Two men were wounded by a grenade they detonated as they attempted to storm a police station in Armenia's capital on March 24, the Interior Ministry of the Caucasus country said.
The two men were among three who attempted to break into the administrative building of the Nor Nork police precinct of Yerevan at around 5 p.m. local time, the Interior Ministry said in a statement.
The men detonated a grenade during the attempt to penetrate the building, the ministry said, adding that the two injured men, described as a 52-year-old and a 56-year-old, were taken to the hospital with shrapnel wounds in their legs.
The ministry said the third armed man remained outside the police station threatening to blow it up with a hand grenade. Negotiations were initially held to convince him to surrender. Later, it was reported that a National Security Service task force had detained the man.
It was not immediately clear what the motives or demands of the attackers were.
Armen Pambukhchian, deputy mayor of Yerevan, told reporters at the scene that it was obvious that the incident was "characteristic" of a terrorist act.
He said authorities had made "no assumptions" thus far, but according to Armenia's Criminal Code, it is a terrorist act when a person appears at the police station armed or with explosive material.
Earlier on March 24, the police said that 49 members of a fringe opposition group, which has protested against territorial concessions to Azerbaijan, had been detained on suspicion that they were carrying weapons.
The detained members of the group, known as Combat Brotherhood, had planned to visit the village of Verin Voskepar in Armenia’s northeastern Tavush Province at the border with Azerbaijan earlier on March 24 for what they described as “tactical training.”
Verin Voskepar is near four formerly Azerbaijani-populated villages that Armenian Prime Minister Nikol Pashinian and his government say must be ceded to Azerbaijan to avert a war. The villages, which have been controlled by the Armenian military since the early 1990s, used to be part of Soviet Azerbaijan.
The group issued a statement denying its involvement in the incident at the Nor Nork police station.

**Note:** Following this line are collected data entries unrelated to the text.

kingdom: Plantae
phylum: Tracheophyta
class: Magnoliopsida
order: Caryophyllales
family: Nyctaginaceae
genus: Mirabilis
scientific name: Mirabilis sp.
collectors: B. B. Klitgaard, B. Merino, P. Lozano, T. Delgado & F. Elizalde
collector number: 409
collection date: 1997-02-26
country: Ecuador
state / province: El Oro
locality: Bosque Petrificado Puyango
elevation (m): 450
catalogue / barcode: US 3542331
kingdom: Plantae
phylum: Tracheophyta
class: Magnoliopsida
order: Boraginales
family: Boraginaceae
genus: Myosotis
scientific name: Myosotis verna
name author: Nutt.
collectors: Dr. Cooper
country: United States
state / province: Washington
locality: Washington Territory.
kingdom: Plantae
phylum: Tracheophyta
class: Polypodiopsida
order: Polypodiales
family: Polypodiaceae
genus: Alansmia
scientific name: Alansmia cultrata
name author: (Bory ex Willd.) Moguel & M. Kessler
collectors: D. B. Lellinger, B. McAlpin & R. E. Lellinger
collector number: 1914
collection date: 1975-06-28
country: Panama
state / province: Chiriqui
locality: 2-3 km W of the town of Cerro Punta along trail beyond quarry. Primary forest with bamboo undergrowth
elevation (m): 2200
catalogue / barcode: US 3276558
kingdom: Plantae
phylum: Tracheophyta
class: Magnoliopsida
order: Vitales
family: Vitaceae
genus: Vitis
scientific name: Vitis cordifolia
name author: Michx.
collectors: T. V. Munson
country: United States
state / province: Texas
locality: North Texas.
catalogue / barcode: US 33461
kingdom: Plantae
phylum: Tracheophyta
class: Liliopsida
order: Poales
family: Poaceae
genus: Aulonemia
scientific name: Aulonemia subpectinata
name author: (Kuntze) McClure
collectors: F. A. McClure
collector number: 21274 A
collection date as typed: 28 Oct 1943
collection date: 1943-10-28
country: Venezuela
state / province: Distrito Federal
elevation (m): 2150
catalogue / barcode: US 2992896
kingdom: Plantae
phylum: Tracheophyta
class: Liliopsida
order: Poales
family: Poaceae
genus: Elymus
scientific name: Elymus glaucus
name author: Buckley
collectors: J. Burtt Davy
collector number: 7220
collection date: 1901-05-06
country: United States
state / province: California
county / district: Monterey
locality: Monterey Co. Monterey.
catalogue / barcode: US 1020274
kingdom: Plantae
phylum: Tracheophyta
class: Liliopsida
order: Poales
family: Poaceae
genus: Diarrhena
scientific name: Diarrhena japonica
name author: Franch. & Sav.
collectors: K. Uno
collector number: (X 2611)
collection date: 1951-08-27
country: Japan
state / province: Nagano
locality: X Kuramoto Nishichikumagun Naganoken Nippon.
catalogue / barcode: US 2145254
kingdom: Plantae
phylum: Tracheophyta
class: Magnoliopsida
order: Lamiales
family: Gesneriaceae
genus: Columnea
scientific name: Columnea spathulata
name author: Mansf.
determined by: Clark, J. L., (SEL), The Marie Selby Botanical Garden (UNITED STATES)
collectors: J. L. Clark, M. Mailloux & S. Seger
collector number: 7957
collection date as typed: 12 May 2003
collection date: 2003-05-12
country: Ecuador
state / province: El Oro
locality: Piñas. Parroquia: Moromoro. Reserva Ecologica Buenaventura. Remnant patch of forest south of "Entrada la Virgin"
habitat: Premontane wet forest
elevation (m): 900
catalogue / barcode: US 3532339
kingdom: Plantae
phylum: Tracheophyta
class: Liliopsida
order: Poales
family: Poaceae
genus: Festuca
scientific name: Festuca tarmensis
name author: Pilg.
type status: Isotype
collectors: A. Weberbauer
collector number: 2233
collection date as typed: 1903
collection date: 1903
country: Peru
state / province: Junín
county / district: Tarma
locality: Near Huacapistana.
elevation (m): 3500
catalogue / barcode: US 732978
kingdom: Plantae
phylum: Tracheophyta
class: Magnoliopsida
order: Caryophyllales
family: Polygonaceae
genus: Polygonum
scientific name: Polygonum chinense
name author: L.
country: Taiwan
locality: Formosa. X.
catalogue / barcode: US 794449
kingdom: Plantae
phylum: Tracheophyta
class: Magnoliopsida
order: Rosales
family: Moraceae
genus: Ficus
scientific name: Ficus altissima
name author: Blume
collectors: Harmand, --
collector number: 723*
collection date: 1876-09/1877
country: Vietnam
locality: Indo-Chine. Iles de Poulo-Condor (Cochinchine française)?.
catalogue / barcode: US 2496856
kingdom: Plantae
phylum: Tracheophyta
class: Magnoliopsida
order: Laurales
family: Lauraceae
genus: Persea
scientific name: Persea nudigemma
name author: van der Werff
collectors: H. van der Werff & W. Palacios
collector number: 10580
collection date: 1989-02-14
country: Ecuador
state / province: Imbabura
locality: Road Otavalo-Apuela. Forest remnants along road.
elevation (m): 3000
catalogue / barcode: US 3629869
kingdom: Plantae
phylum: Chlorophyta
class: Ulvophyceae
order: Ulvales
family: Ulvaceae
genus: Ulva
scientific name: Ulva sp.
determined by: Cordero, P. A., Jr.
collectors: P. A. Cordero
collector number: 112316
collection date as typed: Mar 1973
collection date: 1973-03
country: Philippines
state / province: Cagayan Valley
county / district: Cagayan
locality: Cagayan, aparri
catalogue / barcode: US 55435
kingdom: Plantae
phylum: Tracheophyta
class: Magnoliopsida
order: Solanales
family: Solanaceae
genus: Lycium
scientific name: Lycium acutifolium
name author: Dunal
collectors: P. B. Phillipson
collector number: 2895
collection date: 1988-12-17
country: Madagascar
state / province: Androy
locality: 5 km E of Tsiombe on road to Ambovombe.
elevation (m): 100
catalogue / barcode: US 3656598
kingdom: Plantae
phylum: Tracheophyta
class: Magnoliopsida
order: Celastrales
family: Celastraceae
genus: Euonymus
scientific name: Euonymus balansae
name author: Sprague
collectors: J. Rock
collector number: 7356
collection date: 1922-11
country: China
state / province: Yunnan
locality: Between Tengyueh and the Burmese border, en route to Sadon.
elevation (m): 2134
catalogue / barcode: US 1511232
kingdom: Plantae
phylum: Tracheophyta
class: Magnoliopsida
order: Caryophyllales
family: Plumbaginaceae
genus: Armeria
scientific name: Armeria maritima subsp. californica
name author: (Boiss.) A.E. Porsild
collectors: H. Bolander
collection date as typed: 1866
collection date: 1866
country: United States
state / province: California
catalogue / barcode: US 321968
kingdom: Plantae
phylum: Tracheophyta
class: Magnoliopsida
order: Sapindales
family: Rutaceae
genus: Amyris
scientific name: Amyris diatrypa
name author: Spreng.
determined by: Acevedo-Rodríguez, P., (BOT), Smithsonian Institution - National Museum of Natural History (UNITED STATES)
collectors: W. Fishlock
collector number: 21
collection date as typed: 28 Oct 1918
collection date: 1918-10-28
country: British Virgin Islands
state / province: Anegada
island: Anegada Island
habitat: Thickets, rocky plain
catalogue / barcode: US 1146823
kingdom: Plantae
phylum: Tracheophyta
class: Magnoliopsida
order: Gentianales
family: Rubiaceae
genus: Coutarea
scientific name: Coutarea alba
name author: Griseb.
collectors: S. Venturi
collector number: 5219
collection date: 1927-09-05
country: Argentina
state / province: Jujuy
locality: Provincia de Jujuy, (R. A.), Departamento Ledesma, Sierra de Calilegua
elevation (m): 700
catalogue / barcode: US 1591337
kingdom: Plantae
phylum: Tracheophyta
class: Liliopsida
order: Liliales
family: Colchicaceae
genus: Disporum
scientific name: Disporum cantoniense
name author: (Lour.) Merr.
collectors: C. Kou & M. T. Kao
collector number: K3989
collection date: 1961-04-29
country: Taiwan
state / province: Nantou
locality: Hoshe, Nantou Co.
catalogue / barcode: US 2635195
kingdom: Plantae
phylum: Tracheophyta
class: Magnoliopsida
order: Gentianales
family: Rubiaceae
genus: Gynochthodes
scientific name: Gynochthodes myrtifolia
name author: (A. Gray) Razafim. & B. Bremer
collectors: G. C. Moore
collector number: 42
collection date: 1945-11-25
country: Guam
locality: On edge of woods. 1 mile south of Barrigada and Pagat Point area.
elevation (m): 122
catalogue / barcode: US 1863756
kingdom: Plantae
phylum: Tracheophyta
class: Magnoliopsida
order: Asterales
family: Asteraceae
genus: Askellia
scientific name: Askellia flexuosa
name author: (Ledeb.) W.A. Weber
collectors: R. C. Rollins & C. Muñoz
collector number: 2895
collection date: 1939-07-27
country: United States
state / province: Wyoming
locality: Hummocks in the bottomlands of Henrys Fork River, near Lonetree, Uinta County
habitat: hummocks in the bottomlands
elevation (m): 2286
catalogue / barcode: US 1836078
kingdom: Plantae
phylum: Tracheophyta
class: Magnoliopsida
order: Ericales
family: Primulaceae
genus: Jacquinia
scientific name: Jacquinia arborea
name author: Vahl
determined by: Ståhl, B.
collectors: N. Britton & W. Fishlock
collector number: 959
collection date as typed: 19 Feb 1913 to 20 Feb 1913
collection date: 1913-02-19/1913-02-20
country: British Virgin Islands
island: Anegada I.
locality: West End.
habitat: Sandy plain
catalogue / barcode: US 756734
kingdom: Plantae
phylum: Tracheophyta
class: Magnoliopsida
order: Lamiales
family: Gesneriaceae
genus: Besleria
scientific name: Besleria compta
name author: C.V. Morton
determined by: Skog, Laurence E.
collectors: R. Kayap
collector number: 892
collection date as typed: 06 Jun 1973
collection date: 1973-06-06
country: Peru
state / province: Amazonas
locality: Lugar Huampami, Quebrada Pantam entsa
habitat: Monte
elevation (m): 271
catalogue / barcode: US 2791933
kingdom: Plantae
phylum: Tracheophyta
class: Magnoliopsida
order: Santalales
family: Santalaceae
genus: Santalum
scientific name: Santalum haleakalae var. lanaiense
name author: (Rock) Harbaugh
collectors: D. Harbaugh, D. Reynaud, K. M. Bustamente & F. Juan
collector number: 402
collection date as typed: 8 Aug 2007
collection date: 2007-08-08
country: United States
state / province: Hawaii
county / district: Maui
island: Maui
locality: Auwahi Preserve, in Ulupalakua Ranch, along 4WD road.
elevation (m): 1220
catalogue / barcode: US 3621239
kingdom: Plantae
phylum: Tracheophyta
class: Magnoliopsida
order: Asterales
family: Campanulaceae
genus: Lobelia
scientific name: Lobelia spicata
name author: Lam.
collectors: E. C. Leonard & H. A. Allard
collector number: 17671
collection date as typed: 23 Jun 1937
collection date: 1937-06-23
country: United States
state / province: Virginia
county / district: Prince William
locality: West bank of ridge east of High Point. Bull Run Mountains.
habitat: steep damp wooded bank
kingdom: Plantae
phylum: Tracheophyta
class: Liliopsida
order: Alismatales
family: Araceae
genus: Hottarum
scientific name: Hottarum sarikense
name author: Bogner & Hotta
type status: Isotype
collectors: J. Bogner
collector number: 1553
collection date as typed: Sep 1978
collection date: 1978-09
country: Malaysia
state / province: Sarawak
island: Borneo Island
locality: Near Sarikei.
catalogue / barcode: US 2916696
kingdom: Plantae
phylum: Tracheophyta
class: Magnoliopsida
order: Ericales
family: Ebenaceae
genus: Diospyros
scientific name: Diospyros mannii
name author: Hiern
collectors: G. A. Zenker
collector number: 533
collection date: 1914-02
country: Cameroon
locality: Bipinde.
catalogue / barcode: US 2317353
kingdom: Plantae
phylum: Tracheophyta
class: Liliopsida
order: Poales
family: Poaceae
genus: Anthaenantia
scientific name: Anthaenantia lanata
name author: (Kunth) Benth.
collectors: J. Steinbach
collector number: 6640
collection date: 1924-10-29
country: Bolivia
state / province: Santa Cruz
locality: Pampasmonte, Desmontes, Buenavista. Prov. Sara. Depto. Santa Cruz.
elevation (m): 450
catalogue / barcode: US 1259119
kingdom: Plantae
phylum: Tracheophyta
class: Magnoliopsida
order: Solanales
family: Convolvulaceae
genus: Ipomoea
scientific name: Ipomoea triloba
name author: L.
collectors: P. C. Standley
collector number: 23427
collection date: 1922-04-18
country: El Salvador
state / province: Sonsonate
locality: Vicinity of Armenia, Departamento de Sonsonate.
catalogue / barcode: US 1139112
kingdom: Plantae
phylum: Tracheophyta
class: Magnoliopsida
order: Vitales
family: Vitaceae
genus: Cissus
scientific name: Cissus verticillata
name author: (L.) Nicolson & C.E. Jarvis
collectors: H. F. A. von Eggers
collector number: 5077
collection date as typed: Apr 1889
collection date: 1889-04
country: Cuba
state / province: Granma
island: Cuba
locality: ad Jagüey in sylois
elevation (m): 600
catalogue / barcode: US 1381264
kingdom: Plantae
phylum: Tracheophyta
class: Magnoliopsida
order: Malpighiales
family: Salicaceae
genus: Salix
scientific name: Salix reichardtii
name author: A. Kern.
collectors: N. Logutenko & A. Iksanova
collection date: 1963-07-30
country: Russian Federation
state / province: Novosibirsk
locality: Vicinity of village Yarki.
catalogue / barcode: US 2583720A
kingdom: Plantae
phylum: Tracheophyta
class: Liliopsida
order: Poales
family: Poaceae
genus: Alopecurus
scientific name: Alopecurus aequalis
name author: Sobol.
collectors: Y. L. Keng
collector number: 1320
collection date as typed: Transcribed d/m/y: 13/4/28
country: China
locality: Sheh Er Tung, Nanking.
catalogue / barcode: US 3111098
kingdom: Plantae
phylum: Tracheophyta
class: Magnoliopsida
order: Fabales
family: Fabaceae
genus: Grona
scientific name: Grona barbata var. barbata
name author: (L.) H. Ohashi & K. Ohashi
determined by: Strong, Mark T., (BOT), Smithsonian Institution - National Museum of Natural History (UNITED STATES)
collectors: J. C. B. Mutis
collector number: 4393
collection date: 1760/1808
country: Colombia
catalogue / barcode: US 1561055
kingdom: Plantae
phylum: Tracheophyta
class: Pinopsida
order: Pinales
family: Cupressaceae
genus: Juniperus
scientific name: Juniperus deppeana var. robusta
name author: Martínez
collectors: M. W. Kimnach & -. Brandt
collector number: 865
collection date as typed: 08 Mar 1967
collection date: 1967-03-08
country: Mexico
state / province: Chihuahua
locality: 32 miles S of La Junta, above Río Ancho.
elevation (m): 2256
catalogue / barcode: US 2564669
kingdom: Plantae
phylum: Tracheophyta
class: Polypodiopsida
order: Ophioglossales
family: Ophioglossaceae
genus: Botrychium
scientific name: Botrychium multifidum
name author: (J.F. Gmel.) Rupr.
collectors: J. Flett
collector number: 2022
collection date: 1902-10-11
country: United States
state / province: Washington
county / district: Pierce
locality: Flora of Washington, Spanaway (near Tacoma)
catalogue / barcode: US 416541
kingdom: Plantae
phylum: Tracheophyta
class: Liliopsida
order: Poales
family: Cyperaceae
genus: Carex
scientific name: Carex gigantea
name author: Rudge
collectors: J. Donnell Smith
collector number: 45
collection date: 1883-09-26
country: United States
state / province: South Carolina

“The group has nothing to do with what happened. We condemn any type of terrorist activity. We have acted and will continue to act only within the framework of the law,” Combat Brotherhood said on Facebook.
The Combat Brotherhood said on March 23 that authorities had visited their office and urged them to refrain from their planned visit to Verin Voskepar, but a group of activists left for Tavush Province on March 24.
Hrant Ter-Abrahamian, the head of the organization, announced later that all the detained members of the group had been freed and again denied their involvement in the police station incident.